Austin City, No Limits

This makes my month: the Austin Farmer’s Market is now accepting compost from individuals partly because of this humble blog.

Farmers selling at Texas’ largest growers-only market have long donated unsold edibles to soup kitchens and courtesy of Austin Farmer's Marketcomposted the remains. Since last Saturday, though, shoppers can bring their household food waste to the market.

This makes sense for the same reason as farmer’s markets themselves–providing ecologically sound food solutions for urban dwellers lacking land to grow and/or compost their food.

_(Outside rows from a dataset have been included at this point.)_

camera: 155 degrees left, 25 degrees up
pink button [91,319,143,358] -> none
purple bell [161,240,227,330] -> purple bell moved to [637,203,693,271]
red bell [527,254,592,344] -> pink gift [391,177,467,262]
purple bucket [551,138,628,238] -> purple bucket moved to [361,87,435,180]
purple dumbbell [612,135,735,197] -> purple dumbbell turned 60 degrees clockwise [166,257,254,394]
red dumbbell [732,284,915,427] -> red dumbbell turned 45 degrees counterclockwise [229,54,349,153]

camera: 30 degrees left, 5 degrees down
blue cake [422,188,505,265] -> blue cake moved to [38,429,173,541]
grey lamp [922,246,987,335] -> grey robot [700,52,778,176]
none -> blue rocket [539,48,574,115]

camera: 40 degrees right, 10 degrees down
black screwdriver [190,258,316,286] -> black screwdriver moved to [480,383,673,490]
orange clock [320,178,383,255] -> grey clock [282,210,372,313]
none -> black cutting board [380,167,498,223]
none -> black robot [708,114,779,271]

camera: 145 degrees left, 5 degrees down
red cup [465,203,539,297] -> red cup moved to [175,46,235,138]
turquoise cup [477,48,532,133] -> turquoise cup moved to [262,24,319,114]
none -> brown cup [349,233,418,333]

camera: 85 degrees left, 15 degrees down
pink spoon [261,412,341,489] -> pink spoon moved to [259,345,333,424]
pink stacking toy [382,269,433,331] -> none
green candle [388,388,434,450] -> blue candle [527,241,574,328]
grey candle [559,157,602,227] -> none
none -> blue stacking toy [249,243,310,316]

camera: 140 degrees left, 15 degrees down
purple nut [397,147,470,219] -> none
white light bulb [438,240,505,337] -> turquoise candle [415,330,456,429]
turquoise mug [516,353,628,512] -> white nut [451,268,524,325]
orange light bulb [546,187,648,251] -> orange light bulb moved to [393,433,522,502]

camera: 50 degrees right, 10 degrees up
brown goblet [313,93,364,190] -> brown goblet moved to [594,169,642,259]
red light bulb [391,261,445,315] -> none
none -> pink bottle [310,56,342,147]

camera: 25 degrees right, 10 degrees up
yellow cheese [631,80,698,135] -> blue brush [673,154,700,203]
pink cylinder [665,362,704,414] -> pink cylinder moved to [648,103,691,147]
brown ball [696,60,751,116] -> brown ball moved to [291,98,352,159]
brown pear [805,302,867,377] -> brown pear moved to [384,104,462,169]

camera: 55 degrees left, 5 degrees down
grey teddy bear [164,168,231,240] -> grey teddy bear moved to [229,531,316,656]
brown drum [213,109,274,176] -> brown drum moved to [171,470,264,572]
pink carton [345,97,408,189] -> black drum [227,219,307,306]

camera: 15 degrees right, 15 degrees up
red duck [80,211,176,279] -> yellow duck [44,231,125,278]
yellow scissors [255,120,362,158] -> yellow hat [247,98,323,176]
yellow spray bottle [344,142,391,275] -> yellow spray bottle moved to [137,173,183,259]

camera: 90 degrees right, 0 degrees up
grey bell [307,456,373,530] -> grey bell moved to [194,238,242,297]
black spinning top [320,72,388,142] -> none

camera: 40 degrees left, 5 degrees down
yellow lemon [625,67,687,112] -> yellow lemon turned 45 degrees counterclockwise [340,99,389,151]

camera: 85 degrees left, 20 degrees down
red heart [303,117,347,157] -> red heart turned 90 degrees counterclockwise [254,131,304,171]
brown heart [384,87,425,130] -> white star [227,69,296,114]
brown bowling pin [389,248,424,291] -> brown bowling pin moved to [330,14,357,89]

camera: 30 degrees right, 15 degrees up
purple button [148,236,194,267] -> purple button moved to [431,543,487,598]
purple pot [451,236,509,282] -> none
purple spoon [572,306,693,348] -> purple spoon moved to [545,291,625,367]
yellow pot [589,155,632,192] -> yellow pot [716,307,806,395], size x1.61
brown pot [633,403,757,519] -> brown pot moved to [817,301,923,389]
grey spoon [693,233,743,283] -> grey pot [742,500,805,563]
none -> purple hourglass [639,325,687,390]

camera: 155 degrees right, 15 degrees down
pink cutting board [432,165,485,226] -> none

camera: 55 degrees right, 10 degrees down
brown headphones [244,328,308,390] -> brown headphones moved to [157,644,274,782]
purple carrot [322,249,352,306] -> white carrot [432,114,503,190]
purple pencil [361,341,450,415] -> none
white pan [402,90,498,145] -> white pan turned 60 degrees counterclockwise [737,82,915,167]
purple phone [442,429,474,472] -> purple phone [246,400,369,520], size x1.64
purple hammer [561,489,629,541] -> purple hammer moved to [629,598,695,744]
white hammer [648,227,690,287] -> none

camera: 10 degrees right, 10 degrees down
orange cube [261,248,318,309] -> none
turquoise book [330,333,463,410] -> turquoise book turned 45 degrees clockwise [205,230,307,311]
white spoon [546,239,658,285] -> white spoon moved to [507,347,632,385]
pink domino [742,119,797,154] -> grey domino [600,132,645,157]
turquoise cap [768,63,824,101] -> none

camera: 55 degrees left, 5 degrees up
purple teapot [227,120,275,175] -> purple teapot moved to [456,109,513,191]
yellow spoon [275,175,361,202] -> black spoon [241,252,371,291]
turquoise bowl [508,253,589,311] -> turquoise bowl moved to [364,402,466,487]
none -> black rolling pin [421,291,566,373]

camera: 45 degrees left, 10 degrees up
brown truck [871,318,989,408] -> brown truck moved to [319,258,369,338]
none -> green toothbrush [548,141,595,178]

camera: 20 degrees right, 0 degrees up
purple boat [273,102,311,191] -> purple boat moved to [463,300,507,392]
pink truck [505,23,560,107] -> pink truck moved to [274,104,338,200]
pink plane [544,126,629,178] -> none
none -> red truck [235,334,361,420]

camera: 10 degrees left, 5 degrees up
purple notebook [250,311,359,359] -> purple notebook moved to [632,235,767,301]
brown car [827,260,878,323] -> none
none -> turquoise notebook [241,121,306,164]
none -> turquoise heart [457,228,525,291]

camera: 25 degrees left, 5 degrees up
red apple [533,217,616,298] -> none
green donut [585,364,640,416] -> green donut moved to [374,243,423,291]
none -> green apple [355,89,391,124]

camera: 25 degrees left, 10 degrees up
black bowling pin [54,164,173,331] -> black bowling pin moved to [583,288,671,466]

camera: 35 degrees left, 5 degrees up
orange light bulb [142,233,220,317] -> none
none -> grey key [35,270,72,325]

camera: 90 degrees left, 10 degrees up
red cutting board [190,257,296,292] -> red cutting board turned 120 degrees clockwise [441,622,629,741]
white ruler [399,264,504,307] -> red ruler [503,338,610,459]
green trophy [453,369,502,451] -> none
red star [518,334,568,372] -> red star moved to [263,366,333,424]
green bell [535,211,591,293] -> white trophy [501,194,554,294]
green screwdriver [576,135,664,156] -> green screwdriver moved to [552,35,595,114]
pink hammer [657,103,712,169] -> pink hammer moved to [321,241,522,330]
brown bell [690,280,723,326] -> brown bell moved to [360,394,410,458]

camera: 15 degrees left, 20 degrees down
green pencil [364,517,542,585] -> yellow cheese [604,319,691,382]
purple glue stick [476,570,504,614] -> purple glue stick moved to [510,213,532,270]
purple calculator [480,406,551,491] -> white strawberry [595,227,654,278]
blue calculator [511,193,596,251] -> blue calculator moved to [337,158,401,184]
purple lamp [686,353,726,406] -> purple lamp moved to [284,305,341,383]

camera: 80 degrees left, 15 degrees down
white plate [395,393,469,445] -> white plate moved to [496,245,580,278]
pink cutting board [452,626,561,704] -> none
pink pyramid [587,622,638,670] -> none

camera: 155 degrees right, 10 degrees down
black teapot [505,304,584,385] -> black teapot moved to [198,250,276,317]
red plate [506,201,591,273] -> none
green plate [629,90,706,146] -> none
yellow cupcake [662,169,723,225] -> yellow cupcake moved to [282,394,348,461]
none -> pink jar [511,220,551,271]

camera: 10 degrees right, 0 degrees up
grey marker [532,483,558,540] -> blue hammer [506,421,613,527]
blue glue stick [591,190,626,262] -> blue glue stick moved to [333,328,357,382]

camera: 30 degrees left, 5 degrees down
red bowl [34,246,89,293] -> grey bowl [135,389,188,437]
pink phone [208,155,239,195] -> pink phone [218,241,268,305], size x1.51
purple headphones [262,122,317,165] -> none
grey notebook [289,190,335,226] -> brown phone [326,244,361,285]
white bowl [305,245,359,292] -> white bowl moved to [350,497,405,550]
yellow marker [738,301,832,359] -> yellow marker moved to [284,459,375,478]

So how did this come about? Last week I spoke with the Addie Broyles, the food writer at the Austin American-Statesman writing a piece on food waste. After reading my post about how folks can export their household scraps to the Union Square Green Market, which has collected compost since 1990(!), Broyles passed that tidbit along to Susan Leibrock at the Sustainable Food Center, which runs the Austin Farmer’s Market.

Fast forward two weeks and the market had set up a collection bin. Leibrock was unsure if customers would take them up on the offer, which was passed along through the farmer’s market newsletter. Sure enough, two shoppers came up to Leibrock early in the morning wondering where they could dump their plastic containers of food waste.

By the end of Saturday, Austin Farmer’s Market shoppers had filled a 55-gallon trash can with compost. That’s 55 gallons of food that otherwise would have gone to the landfill.